Question

State the definition of an \(n\) th-degree Taylor polynomial of \(f\) centered at \(c .\)

Short answer

The nth degree Taylor polynomial of a function \(f\) centered at point \(c\) is defined by the formula: \( P_n(x) = f(c) + f'(c)(x - c) + f''(c)\frac{(x - c)^2}{2!} + \ldots + f^n(c)\frac{(x - c)^n}{n!} \)

Step-by-step solution

Understand key terms

A Taylor series is a representation of a function as an infinite sum of terms calculated from the values of its derivatives at a single point. A Taylor polynomial is a certain finite number of terms of the Taylor series.

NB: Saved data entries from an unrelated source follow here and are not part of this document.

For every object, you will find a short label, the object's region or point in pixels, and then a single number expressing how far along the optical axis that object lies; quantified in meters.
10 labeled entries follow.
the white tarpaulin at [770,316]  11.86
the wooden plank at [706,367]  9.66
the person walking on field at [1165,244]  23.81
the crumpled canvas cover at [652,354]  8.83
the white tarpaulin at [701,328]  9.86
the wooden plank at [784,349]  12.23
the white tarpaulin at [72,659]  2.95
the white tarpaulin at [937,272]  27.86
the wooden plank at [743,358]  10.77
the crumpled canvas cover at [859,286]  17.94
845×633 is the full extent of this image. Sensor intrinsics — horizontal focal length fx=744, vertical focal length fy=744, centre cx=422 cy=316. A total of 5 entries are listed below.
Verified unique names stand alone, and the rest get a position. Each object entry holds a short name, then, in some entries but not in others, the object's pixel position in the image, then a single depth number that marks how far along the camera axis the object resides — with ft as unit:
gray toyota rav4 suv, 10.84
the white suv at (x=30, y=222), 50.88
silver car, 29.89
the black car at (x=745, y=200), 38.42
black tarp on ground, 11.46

The nth-degree Taylor polynomial is a polynomial of degree ‘n’ which best fits the function. ‘Centered at c’ means that the Taylor polynomial is being calculated about the point ‘c’.

Define nth-degree Taylor polynomial

The nth degree Taylor Polynomial for a function 'f' centered at a point 'c' can be generalised by the formula: \[P_n(x) = f(c) + f'(c)(x - c) + f''(c)\frac{(x - c)^2}{2!} + \ldots + f^n(c)\frac{(x - c)^n}{n!}\]. Here, the 'n' represents the nth derivative of function 'f' at point 'c', and the symbol \(!\) denotes the factorial of the number preceding it.

Provide explanation of the Taylor polynomial form

The representation appears complicated but logically presents the process of approximation. 'n' defines the degree of the polynomial. Each term represents successive derivatives at point 'c', multiplied by the difference of 'x' and 'c' raised to the corresponding term's degree, all over the factorial of that degree.